The SmarK Rant for Mid-South Wrestling–10.29.83

The SmarK Rant for Mid-South Wrestling – 10.29.83

Might as well continue on with the mighty Mid-South reviews because I’m really digging it.  Sadly it jumps from October 82 to October 83, as we totally skip the whole Stagger Lee storyline and a bunch of other great stuff with Ted Dibiase.

Taped from Shreveport, LA

Your hosts are Boyd Pierce and Bill Watts.

Boyd goes on a very proper rant about how he’s worked for “Federations, Alliances and Associations” but only Mid-South has the guts to ENFORCE THE RULES and make sure that fans aren’t cheated. So two weeks back, Butch Reed offers to defend his North American title on TV against Magnum TA, hoping to injure him and allow himself and Jim Neidhart to win the tag titles from him later. However, the matchmakers ran a fan ballot instead, and Junkyard Dog won the vote over TA, but Reed went ahead and gave the shot to Magnum TA against the wishes of Mid-South. So young TA gets the shot with JYD as special ref, with Reed making his own match, and Reed ends up taking out Dog by “accident” at one point. However, Dog attacks him and screws him over, counting the pin for TA and apparently giving Magnum the title. Reed protested, saying that he was SPECIFICALLY trying to get himself DQ’d by attacking Dog in the first place. So the next week, TA defends the title against Nikolai Volkoff on his own, and loses it to Volkoff, but Mid-South decides that all these guys shouldn’t have been making their own matches in the first place, and thus both the TA and Volkoff title reigns are overturned and Butch Reed gets the belt back. So after all that, tonight Butch Reed faces Junkyard Dog in the match that the fans voted for in the first place to determine the true champion. Everything make sense? That’s because Watts actually gave a shit about everything making sense.

North American title: Butch Reed v. Junkyard Dog

And to make sure all is well, Dusty Rhodes is selected as special referee. Dog gets a quick cradle for two and headbutts him in the gut while Watts tells the story of one year ago today, when Dog got screwed by the gorilla and became Stagger Lee for 90 days. They can’t even remember storylines from two weeks ago now. Dog works a chinlock, but misses a falling headbutt and Reed chokes him down to take over. Dog is already noticeably pudgier than his appearance on the 82 show. And now Reed works on a chinlock while stopping to pull the tights and keep Dog down, but Dog escapes and accidentally knocks Dusty out of the ring. Reed goes up and gets slammed off, but now Reed’s buddy Jim Neidhart comes out for the double-team, and Dusty kicks his ass.
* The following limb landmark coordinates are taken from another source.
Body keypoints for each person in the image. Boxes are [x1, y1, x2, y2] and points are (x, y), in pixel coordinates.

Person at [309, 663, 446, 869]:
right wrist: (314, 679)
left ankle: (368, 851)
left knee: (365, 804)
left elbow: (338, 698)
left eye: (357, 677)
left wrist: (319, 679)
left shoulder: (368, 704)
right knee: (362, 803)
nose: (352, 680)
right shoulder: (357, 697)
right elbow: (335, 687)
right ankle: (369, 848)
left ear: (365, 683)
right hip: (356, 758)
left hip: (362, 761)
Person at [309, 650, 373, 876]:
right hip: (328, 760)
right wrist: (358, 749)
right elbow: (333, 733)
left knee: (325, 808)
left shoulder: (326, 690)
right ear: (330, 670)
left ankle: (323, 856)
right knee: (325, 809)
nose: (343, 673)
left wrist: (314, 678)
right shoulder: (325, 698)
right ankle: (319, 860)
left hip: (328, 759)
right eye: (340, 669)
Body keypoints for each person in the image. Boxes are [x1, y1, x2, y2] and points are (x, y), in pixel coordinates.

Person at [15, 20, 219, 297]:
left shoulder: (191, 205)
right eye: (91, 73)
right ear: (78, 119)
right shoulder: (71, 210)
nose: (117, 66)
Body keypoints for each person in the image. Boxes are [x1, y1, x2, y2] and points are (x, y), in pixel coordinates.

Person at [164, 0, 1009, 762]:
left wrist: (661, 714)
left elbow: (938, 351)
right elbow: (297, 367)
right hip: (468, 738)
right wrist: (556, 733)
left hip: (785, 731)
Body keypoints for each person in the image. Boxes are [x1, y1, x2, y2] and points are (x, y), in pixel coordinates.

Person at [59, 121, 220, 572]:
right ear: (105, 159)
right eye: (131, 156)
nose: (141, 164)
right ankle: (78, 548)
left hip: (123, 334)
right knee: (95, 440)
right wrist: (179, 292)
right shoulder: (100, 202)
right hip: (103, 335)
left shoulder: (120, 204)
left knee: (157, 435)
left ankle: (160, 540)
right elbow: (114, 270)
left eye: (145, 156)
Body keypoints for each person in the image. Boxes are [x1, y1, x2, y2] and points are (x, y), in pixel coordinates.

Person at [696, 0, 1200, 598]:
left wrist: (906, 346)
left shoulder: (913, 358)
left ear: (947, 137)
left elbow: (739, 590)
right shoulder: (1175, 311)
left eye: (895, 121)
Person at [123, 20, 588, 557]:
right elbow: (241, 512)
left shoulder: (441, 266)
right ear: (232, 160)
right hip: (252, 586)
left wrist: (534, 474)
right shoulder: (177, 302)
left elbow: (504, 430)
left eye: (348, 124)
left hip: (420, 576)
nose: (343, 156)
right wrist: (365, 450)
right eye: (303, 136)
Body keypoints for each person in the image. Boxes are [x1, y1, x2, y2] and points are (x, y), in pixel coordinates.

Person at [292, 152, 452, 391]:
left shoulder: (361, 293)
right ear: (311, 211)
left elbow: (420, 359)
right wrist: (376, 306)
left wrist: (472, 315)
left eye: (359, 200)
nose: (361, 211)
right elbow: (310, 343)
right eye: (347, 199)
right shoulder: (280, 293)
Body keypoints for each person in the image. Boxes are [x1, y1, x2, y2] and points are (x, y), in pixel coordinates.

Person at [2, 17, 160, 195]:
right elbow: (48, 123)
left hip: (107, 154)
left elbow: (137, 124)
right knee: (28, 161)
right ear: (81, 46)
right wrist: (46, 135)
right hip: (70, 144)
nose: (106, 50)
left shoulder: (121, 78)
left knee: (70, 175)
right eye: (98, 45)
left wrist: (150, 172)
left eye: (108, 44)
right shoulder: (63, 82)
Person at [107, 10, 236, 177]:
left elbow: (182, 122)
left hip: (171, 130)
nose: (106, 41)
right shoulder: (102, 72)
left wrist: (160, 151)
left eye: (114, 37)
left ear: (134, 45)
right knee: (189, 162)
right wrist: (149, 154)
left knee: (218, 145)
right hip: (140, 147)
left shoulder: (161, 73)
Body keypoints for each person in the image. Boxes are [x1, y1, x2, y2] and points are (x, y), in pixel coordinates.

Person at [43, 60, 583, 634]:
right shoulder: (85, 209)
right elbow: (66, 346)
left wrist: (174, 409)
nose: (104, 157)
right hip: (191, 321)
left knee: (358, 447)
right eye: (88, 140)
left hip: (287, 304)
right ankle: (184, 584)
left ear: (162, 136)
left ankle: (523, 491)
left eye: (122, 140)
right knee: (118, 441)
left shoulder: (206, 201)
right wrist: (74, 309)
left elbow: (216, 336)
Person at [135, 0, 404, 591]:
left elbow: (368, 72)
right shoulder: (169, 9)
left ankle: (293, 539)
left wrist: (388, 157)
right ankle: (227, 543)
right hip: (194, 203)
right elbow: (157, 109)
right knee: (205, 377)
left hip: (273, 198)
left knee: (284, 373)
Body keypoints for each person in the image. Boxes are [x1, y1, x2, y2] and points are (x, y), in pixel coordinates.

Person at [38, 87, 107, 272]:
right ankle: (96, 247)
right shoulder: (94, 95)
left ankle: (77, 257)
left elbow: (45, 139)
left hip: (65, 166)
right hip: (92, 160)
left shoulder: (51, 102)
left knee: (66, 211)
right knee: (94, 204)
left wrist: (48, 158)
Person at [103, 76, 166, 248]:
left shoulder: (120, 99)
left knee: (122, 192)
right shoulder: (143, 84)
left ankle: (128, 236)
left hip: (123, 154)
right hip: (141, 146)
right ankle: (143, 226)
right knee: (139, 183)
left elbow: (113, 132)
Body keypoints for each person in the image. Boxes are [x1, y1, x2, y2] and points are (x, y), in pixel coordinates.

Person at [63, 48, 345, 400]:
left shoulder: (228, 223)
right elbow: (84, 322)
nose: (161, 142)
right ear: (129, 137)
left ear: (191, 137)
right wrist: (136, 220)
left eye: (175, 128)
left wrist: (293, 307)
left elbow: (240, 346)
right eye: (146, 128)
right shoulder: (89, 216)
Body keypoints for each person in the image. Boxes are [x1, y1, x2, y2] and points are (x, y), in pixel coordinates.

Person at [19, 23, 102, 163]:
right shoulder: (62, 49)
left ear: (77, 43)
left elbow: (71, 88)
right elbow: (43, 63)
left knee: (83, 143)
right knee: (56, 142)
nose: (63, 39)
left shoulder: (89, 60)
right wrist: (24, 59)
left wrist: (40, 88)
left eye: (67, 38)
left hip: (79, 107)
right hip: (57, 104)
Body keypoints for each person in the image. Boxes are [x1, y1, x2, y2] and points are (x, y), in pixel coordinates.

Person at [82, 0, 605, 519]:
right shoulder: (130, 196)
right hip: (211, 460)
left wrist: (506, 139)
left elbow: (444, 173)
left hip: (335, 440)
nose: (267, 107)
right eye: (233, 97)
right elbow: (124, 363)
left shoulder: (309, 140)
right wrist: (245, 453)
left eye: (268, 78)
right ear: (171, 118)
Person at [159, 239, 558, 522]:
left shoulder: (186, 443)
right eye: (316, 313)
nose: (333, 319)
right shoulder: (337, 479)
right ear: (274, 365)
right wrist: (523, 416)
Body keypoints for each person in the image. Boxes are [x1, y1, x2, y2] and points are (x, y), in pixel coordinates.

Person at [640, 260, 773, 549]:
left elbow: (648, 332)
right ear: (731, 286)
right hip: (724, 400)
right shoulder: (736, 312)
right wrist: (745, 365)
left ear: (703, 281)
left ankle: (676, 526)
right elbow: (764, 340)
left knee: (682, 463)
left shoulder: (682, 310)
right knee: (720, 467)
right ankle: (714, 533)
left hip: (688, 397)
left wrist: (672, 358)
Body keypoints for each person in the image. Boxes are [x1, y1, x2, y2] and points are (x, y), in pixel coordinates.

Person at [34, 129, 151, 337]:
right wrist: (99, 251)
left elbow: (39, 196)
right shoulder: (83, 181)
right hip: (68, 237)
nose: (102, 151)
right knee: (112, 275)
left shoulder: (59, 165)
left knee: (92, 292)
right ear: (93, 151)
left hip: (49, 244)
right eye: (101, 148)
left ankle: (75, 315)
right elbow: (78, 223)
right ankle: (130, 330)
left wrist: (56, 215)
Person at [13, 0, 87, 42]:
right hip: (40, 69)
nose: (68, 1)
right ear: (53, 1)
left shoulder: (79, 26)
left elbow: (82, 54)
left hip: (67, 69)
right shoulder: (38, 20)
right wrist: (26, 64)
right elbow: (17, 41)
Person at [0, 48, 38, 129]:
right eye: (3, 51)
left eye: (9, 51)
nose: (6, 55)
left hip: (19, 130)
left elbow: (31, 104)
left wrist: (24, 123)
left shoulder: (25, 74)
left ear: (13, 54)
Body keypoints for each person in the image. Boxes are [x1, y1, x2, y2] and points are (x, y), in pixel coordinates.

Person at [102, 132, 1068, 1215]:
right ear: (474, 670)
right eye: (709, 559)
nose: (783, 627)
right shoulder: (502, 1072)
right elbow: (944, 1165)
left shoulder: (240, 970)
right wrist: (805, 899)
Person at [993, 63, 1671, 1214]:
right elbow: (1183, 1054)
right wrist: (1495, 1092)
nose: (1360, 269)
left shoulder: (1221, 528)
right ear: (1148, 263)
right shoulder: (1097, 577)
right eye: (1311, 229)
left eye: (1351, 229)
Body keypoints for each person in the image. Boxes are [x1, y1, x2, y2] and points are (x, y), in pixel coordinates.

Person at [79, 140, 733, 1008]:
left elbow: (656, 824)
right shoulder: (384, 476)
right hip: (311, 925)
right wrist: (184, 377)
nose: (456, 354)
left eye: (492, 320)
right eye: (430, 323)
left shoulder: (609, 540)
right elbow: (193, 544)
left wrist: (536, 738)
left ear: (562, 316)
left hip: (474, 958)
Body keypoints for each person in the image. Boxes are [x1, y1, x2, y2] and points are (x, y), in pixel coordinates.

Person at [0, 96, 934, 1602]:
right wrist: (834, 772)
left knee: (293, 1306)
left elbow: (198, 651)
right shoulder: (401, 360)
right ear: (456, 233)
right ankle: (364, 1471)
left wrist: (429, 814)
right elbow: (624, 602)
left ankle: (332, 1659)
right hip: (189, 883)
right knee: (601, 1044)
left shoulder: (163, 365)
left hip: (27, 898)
Dog makes his comeback, hits the Thump, and wins the title at 7:17. So the heel ends up losing clean in the end after all his machinations. Terrible match, though. ½*

The Missing Link v. Magnum TA

Oddly, this was actually Link’s first run with that gimmick, as he had been plain Dewey Robertson all through his career to that point and just decided to completely reinvent himself as a crazy madman. Magnum works the arm for a bit and Link gets a cheapshot to take over, but goes up and lands in the belly-to-belly on the way down at 2:21. Basically a squash for TA.

Nikolai Volkoff v. Jerry Oates

Oates was better known as a tag team wrestler with brother Ted, but actually held the North American title for a couple of months in 1977. Volkoff just destroys him here, pounding away and cutting off Oates’ comeback, then finishing with a high knee and the press backbreaker at 3:00. Total squash.

Iceman Parsons v. Tom Stanton

Parsons’ overdubbed music sounds like a generic version of “Uptown Funk”. According to the commentary he was actually using “We Are Family”. Parsons throws Stanton around while shucking and jiving after every move, and finishes with the dreaded Butt Butt at 2:20. Naomi calls it the Rear View! Or so I hear.

Jim Neidhart & Bobby Duncam v. Marty Oates & Mike Bond

Young Mr. Oates gets slammed around by Neidhart, and Duncam gets a backbreaker on him. Over to Bond, who doesn’t fare any better, as Neidhart pounds away with forearms and Duncam hits a lariat and bulldog before Neidhart finishes with a samoan drop at 2:45. Marty Oates would grow his hair out and change his name shortly after this, heading elsewhere as Marty Jannetty.

King Cobra v. Doug Vines

I don’t recognize Cobra but apparently he’s the star here. Time is running out anyway so he does some generic high-flying stuff and finishes with a flying headscissors rollup at 1:00. Neat finish.

And we’re out until next week! Unfortunately the Network collection jumps ahead another six months after this next, because I really want to just watch the weekly TV show and see what happens. Again, not the strongest in-ring stuff, but Bill Watts understood EXACTLY what story he wanted to tell with the Dog v. Reed storyline and made sure to tell it himself at the beginning of the show, instead of yelling through the earpiece of some other poor goof. Can you even imagine Michael Cole trying to get these kinds of storylines over?